Latest NREL survey to show renewable energy finance trends
The National Renewable Energy Laboratory has released a survey it hopes renewable energy developers and financiers will take time to complete. The survey, called the Renewable Energy Finance Tracking Initiative (REFTI) questionnaire, was first released in December 2009 by NREL. The current version has been revised and aims to “collect and share quantitative data on renewable energy financing terms and to assess barriers to renewable energy development,” NREL stated.
The survey takes roughly 15 minutes to complete and asks participants and energy developers to first describe their respective projects, followed by questions like “What is the total estimated installed costs before incentives and levelized cost of energy after incentives from the project?” (Levelized cost of energy equals the present value of the project costs divided by the present value of energy delivered.)
The current version of the survey has been altered to encourage participation, including shorter, more focused questions.

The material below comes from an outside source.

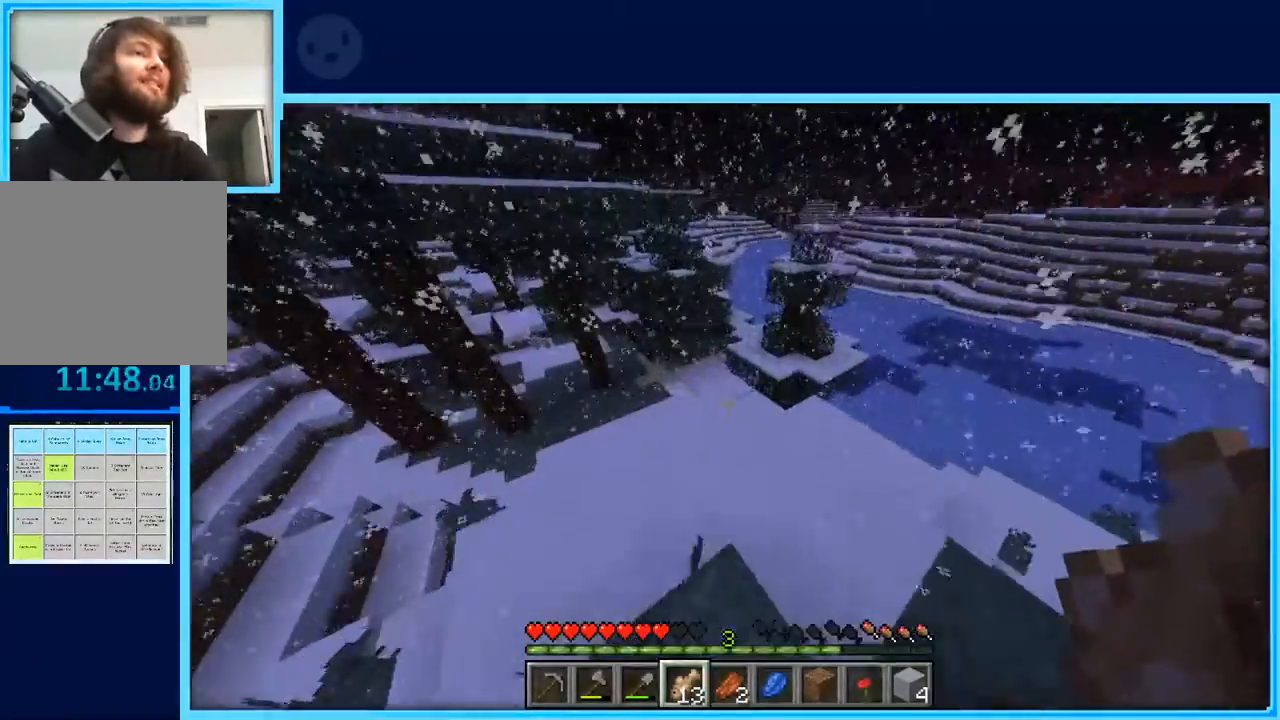
{"keys": ["a", "w"], "events": [[400, "a", "down"]]}
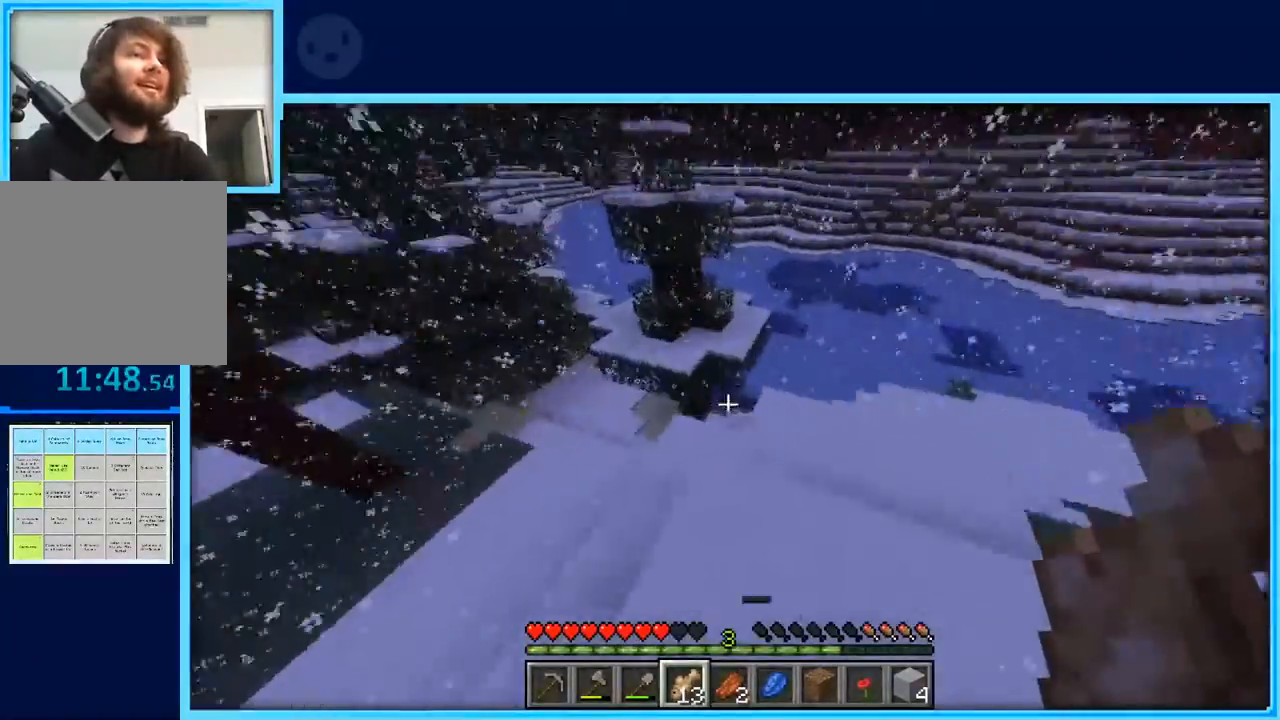
{"keys": ["w"], "events": [[133, "a", "up"], [267, "d", "down"], [417, "d", "up"]]}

The survey will also be offered biannually instead of quarterly and a new spreadsheet will make reading and accessing the data from the questionnaires easier for users.
“By sharing information through this quick, confidential questionnaire, renewable energy developers help illuminate finance trends and provide critical marketplace feedback on the importance and effectiveness of various polices and incentives,” said Mike Mendelsohn, REFTI project manager.
The new survey is focused on the first half of 2011 and will be available until Aug. 18. A previous survey for fourth quarter 2010 had 152 participants, with 45 percent of those who completed the survey from the developer/installer/integrator sector. The survey also indicated that of the 643 projects in development, 176 had reached financial closure of some kind.
Of the projects reported on in the survey, 48 percent noted that power purchase agreements with a customer host were signed. The largest barriers to renewable energy development were poor project economics, making up 22 percent of the responses. Other barriers included accessing government programs and showing the creditworthiness of the power purchaser.